During his Congressional career, McCarthy played a key role in the development of the US House of Representatives’ Un-American Activities Committee, that conducted hearings of suspected American communists. In 1953, an American couple, Julius and Ethel Rosenberg were executed after it was discovered that they stared atomic bomb secrets with the Soviets.
In general, however, McCarthy’s ideas were mostly paranoid. The US won the 30-year Cold War with the Russians; a struggle that actually challenged America to achieve several of its ecomonic and techological goals. A pinnacle of these accomplishments occurred on July 20, 1969 when American astronaut Neil Armstrong became the first human to step foot on the Moon.

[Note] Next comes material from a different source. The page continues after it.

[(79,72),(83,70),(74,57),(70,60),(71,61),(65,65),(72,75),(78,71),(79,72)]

US President Richard Milhous Nixon is the only person referenced twice by Billy Joel in the song. This first mention of Nixon is in association with his career as Vice-President under President Dwight Eisenhower in the 1950s. Born on January 9, 1913, Nixon was a Capricorn like Big Ern. The 1950s was a tremendously successful time for the United States as industry boomed, new super highways were developed, and more Americans than ever were purchasing their own homes.
Unfortunately for Nixon, one of the most successful and involved Vice-Presidents in history, he was not able to capitalize on the popularity and legacy of the Eisenhower Administration in his 1960 Presidential bid. The 1960 Presidential Campaign was the first to be widely transmitted into most American homes via television. Nixon’s opponent, US Senator John F. Kennedy (D – Massachusetts) was rich, tall, eloquent, and handsome. In nationally televised debates, Nixon portrayed himself and clumsy, awkward, and most importantly – easily angered. This association of anger with Nixon would remain with the American public for the rest of his life. Kennedy won the 1960 Presidential Election by one of the most narrow margins in history.
In 1964, back in his home state, Nixon made another push for office, running for Governor of California. He lost again and in his speech acknowledging defeat, Nixon uttered one of his most famous quotes, “The American people aren’t going to have Richard Nixon to kick around anymore.” But, as Billy Joel sings, Richard Nixon would be “back again” in 1968.